El ser humano no es otra cosa que un subproducto. Resultado final que siguió a lo que todos llaman big bang, después de que la casi totalidad de la materia se aniquilase (materia – antimateria) a los pocos segundos de haberse producido. Origen este, el nuestro que bien nos define, cuando para crear algo nuevo lo hacemos siempre a partir de destruir lo anterior. Y aún así medramos, o lo intentamos. Tal vez esta naturaleza nuestra, egoísta y destructiva, ha hecho preciso crear las reglas que dominan nuestra existencia, de las que muchas veces, aún sin saberlo nos sentimos atrapados. Atrapados, como tortugas en las redes, redes tejidas por el sistema, nuestro sistema, el mismo que hemos creado para protegernos de nosotros mismos pero, que sin embargo, muchos padecemos como se padece un sarampión. Y ese padecimiento es patente en todo lo que hacemos o desarrollamos e incluso, en ocasiones, en la manera cómo nos comportamos con nuestro entorno, al punto de existir pasatiempos como la caza o los toros, donde sacrificamos aquello más puro, y que nos recuerda lo que podríamos ser, pero no somos: libres. Destruimos y esclavizamos animales porque lo vemos como algo natural, tan natural como puede verlo quien está ya demolido y vive esclavizado, además de reconocido por una moral ad-hoc. Es por ello, que sólo los que se den de baja de este sistema, podrán en algún momento aproximarse al origen, desandar en parte lo andado, hasta volver a aquel momento donde empezaron a tomar decisiones ilegitimas: las que la sociedad, familia o amigos esperaban que tomase, relegando las que deseaba, y que son las únicas que pueden llevar por el camino de una paz perdurable al individuo.
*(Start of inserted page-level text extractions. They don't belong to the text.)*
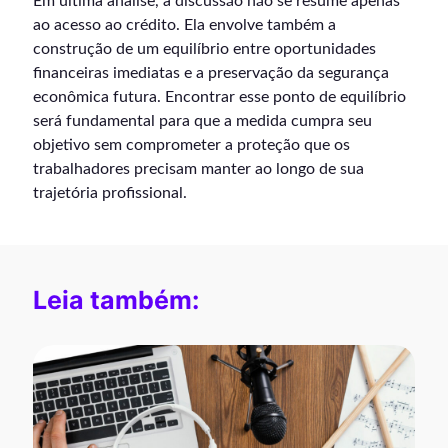
Em última análise, a discussão não se resume apenas
ao acesso ao crédito. Ela envolve também a
construção de um equilíbrio entre oportunidades
financeiras imediatas e a preservação da segurança
econômica futura. Encontrar esse ponto de equilíbrio
será fundamental para que a medida cumpra seu
objetivo sem comprometer a proteção que os
trabalhadores precisam manter ao longo de sua
trajetória profissional.
Leia também:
Somos animales sociales, pero nuestra
naturaleza es violenta, y además, albergamos en nuestros corazones por partes
iguales odio y egoísmo, por lo que sería acertado decir que somos igualmente
insociables y peligrosos. Esa naturaleza nuestra aspira, por encima de todo no
al bien común, sino a satisfacer los propios impulsos egoístas. Y esto no sólo
impide una buena convivencia, sino que ha hecho del mundo y por mucho tiempo un
lugar peligroso e inseguro, donde la vida siempre corría riesgo, no
desarrollándose satisfactoriamente y
llevándonos en multitud de ocasiones a periodos de guerras y destrucción. Sin
embargo, el raciocinio, nos hace conscientes de todo ello, lo que nos lleva en
lo social a un acuerdo, aceptando unas normas: una sociabilidad de conveniencia,
no sólo entre personas sino, igualmente, extrapolada a la política, entre los
estados. Y medramos, sin embargo, el hombre no puede ser feliz. Pues si en lo social, en la convivencia, se
alcanza una cierta estabilidad y paz, en lo personal, el egoísmo, el odio o la
envidia le siguen impidiendo alcanzarla, sencillamente, porque no es posible,
como no es posible igualmente que crezcan peces en el desierto. Y esto es así,
agravándose a cada paso que damos, alejándonos de nuestro camino: tomando no
las decisiones que importan, sino las que convienen, no a nosotros, sino a las
sociedad a la que pertenecemos, fortaleciendo con ello a ésta, a la vez que
ella nos somete. De ahí, tener que desandar, volver atrás hasta el punto
donde no estemos condicionados o impulsados por deseos o necesidades impuestas.
Un hombre necesita poco, con ser libre le basta. La libertad es "la
cualidad fundamental del ser humano"; la libertad está en el hombre, y no
puede renunciar a ella, Pues partiendo de esa libertad, una
persona libre que tomó sus propias decisiones, jamás podrá ser egoísta, sentir
envidia u odio por aquel sujeto, que se levanta y vive todos los días como un
esclavo, en la monotonía perpetúa e inmutable del condenado.